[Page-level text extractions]
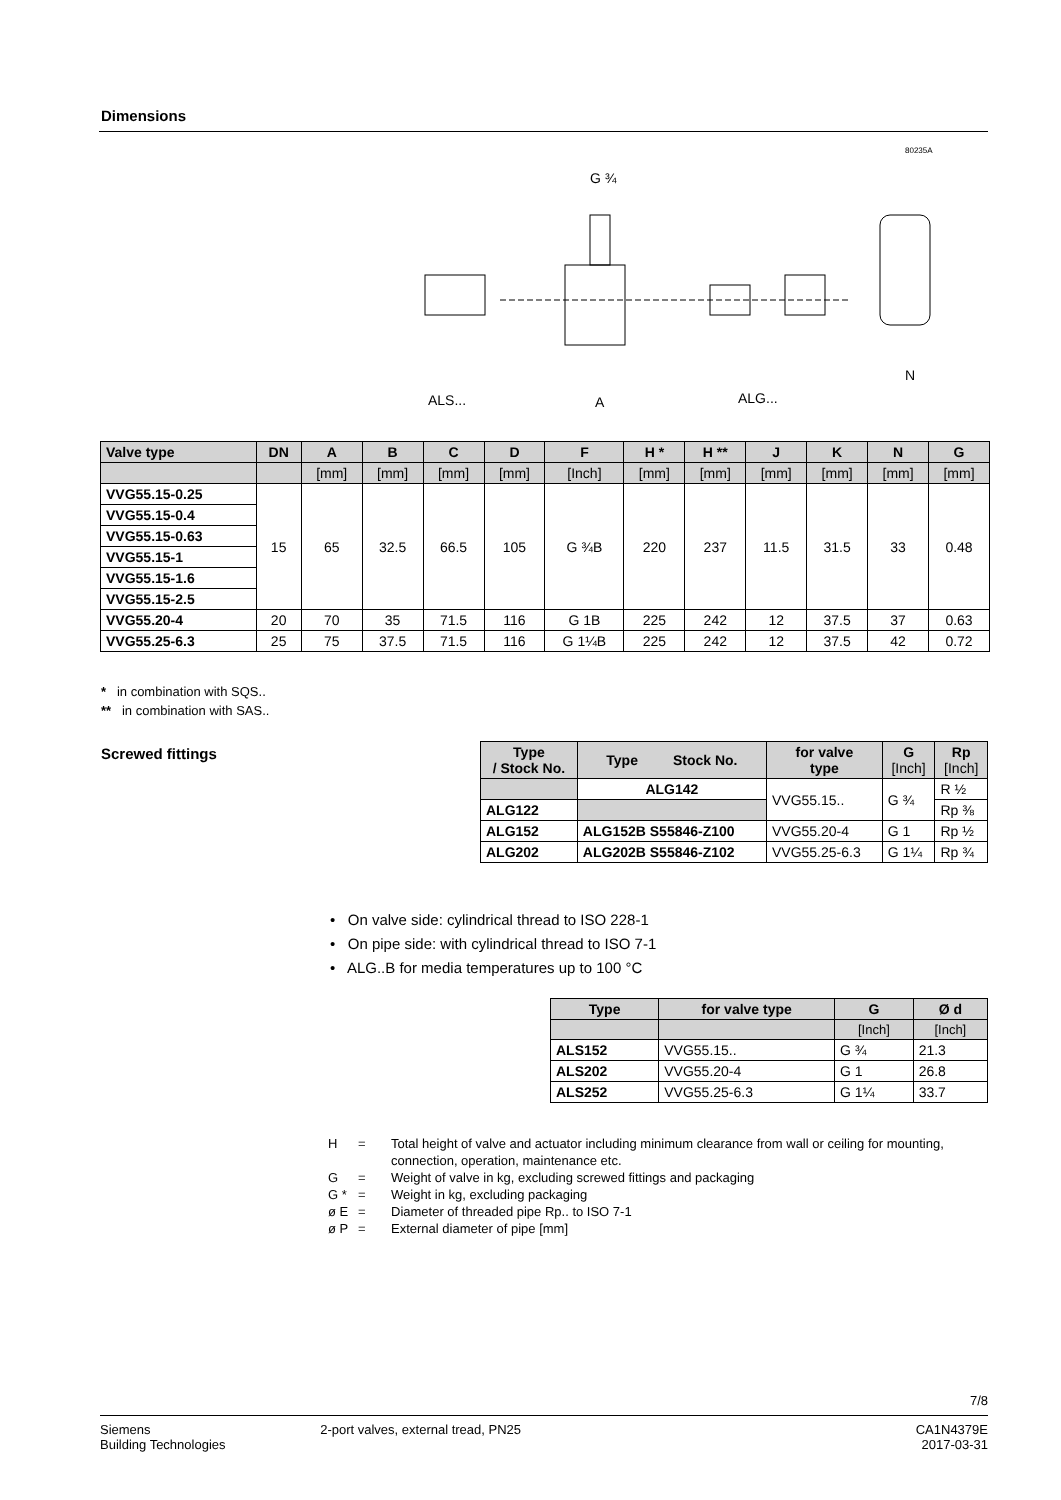Dimensions
ALS...
A
ALG...
G ¾
N
80235A
| Valve type | DN | A | B | C | D | F | H * | H ** | J | K | N | G |
| --- | --- | --- | --- | --- | --- | --- | --- | --- | --- | --- | --- | --- |
| | | [mm] | [mm] | [mm] | [mm] | [Inch] | [mm] | [mm] | [mm] | [mm] | [mm] | [mm] |
| VVG55.15-0.25 | 15 | 65 | 32.5 | 66.5 | 105 | G ¾B | 220 | 237 | 11.5 | 31.5 | 33 | 0.48 |
| VVG55.15-0.4 | | | | | | | | | | | | |
| VVG55.15-0.63 | | | | | | | | | | | | |
| VVG55.15-1 | | | | | | | | | | | | |
| VVG55.15-1.6 | | | | | | | | | | | | |
| VVG55.15-2.5 | | | | | | | | | | | | |
| VVG55.20-4 | 20 | 70 | 35 | 71.5 | 116 | G 1B | 225 | 242 | 12 | 37.5 | 37 | 0.63 |
| VVG55.25-6.3 | 25 | 75 | 37.5 | 71.5 | 116 | G 1¼B | 225 | 242 | 12 | 37.5 | 42 | 0.72 |
* in combination with SQS..
** in combination with SAS..
Screwed fittings
| Type / Stock No. | Type Stock No. | for valve type | G [Inch] | Rp [Inch] |
| --- | --- | --- | --- | --- |
| | ALG142 | VVG55.15.. | G ¾ | R ½ |
| ALG122 | | | | Rp ⅜ |
| ALG152 | ALG152B S55846-Z100 | VVG55.20-4 | G 1 | Rp ½ |
| ALG202 | ALG202B S55846-Z102 | VVG55.25-6.3 | G 1¼ | Rp ¾ |
• On valve side: cylindrical thread to ISO 228-1
• On pipe side: with cylindrical thread to ISO 7-1
• ALG..B for media temperatures up to 100 °C
| Type | for valve type | G | Ø d |
| --- | --- | --- | --- |
| | | [Inch] | [Inch] |
| ALS152 | VVG55.15.. | G ¾ | 21.3 |
| ALS202 | VVG55.20-4 | G 1 | 26.8 |
| ALS252 | VVG55.25-6.3 | G 1¼ | 33.7 |
H = Total height of valve and actuator including minimum clearance from wall or ceiling for mounting, connection, operation, maintenance etc.
G = Weight of valve in kg, excluding screwed fittings and packaging
G * = Weight in kg, excluding packaging
ø E = Diameter of threaded pipe Rp.. to ISO 7-1
ø P = External diameter of pipe [mm]
7/8
Siemens
Building Technologies
2-port valves, external tread, PN25
CA1N4379E
2017-03-31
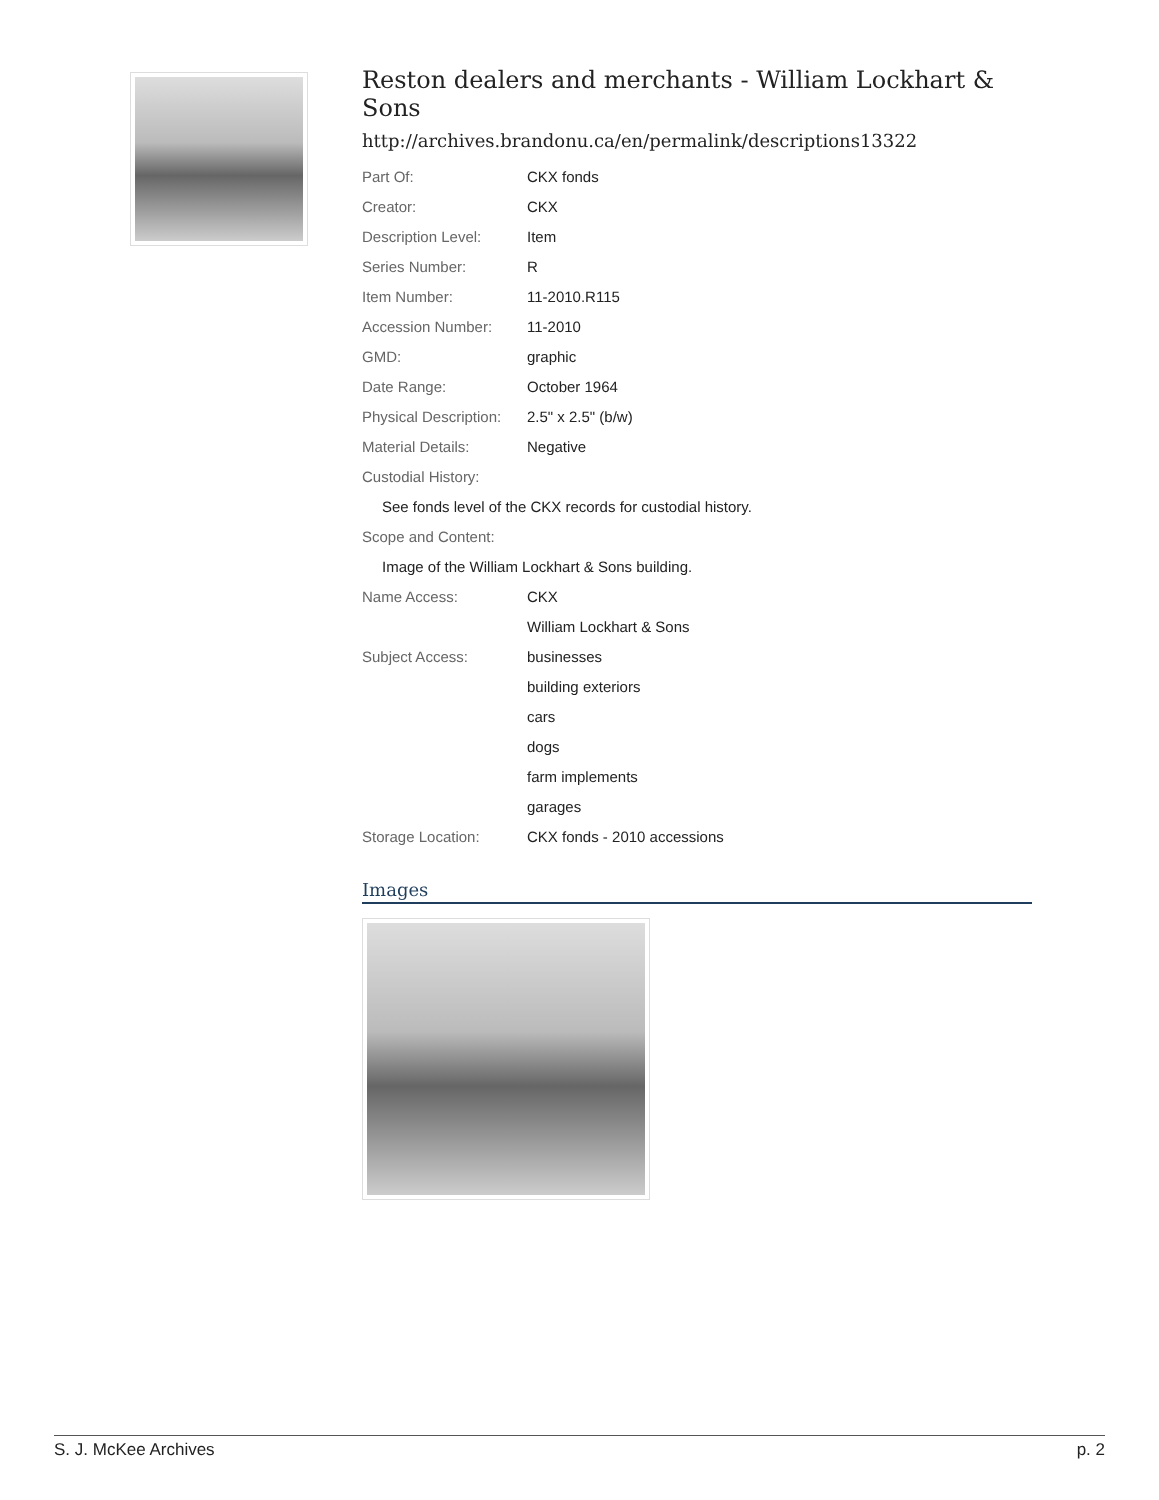Reston dealers and merchants - William Lockhart & Sons
http://archives.brandonu.ca/en/permalink/descriptions13322
| Part Of: | CKX fonds |
| Creator: | CKX |
| Description Level: | Item |
| Series Number: | R |
| Item Number: | 11-2010.R115 |
| Accession Number: | 11-2010 |
| GMD: | graphic |
| Date Range: | October 1964 |
| Physical Description: | 2.5" x 2.5" (b/w) |
| Material Details: | Negative |
| Custodial History: | |
| See fonds level of the CKX records for custodial history. | |
| Scope and Content: | |
| Image of the William Lockhart & Sons building. | |
| Name Access: | CKX |
| | William Lockhart & Sons |
| Subject Access: | businesses |
| | building exteriors |
| | cars |
| | dogs |
| | farm implements |
| | garages |
| Storage Location: | CKX fonds - 2010 accessions |
Images
S. J. McKee Archives p. 2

## Assigned task
Strip out the pictures and quote the remaining data word for word.

## Written response
Dimensions
ALS...
A
ALG...
G ¾
N
80235A
| Valve type | DN | A | B | C | D | F | H * | H ** | J | K | N | G |
| --- | --- | --- | --- | --- | --- | --- | --- | --- | --- | --- | --- | --- |
| | | [mm] | [mm] | [mm] | [mm] | [Inch] | [mm] | [mm] | [mm] | [mm] | [mm] | [mm] |
| VVG55.15-0.25 | 15 | 65 | 32.5 | 66.5 | 105 | G ¾B | 220 | 237 | 11.5 | 31.5 | 33 | 0.48 |
| VVG55.15-0.4 | | | | | | | | | | | | |
| VVG55.15-0.63 | | | | | | | | | | | | |
| VVG55.15-1 | | | | | | | | | | | | |
| VVG55.15-1.6 | | | | | | | | | | | | |
| VVG55.15-2.5 | | | | | | | | | | | | |
| VVG55.20-4 | 20 | 70 | 35 | 71.5 | 116 | G 1B | 225 | 242 | 12 | 37.5 | 37 | 0.63 |
| VVG55.25-6.3 | 25 | 75 | 37.5 | 71.5 | 116 | G 1¼B | 225 | 242 | 12 | 37.5 | 42 | 0.72 |
* in combination with SQS..
** in combination with SAS..
Screwed fittings
| Type / Stock No. | Type Stock No. | for valve type | G [Inch] | Rp [Inch] |
| --- | --- | --- | --- | --- |
| | ALG142 | VVG55.15.. | G ¾ | R ½ |
| ALG122 | | | | Rp ⅜ |
| ALG152 | ALG152B S55846-Z100 | VVG55.20-4 | G 1 | Rp ½ |
| ALG202 | ALG202B S55846-Z102 | VVG55.25-6.3 | G 1¼ | Rp ¾ |
• On valve side: cylindrical thread to ISO 228-1
• On pipe side: with cylindrical thread to ISO 7-1
• ALG..B for media temperatures up to 100 °C
| Type | for valve type | G | Ø d |
| --- | --- | --- | --- |
| | | [Inch] | [Inch] |
| ALS152 | VVG55.15.. | G ¾ | 21.3 |
| ALS202 | VVG55.20-4 | G 1 | 26.8 |
| ALS252 | VVG55.25-6.3 | G 1¼ | 33.7 |
H = Total height of valve and actuator including minimum clearance from wall or ceiling for mounting, connection, operation, maintenance etc.
G = Weight of valve in kg, excluding screwed fittings and packaging
G * = Weight in kg, excluding packaging
ø E = Diameter of threaded pipe Rp.. to ISO 7-1
ø P = External diameter of pipe [mm]
7/8
Siemens
Building Technologies
2-port valves, external tread, PN25
CA1N4379E
2017-03-31
Reston dealers and merchants - William Lockhart & Sons
http://archives.brandonu.ca/en/permalink/descriptions13322
| Part Of: | CKX fonds |
| Creator: | CKX |
| Description Level: | Item |
| Series Number: | R |
| Item Number: | 11-2010.R115 |
| Accession Number: | 11-2010 |
| GMD: | graphic |
| Date Range: | October 1964 |
| Physical Description: | 2.5" x 2.5" (b/w) |
| Material Details: | Negative |
| Custodial History: | |
| See fonds level of the CKX records for custodial history. | |
| Scope and Content: | |
| Image of the William Lockhart & Sons building. | |
| Name Access: | CKX |
| | William Lockhart & Sons |
| Subject Access: | businesses |
| | building exteriors |
| | cars |
| | dogs |
| | farm implements |
| | garages |
| Storage Location: | CKX fonds - 2010 accessions |
Images
S. J. McKee Archives p. 2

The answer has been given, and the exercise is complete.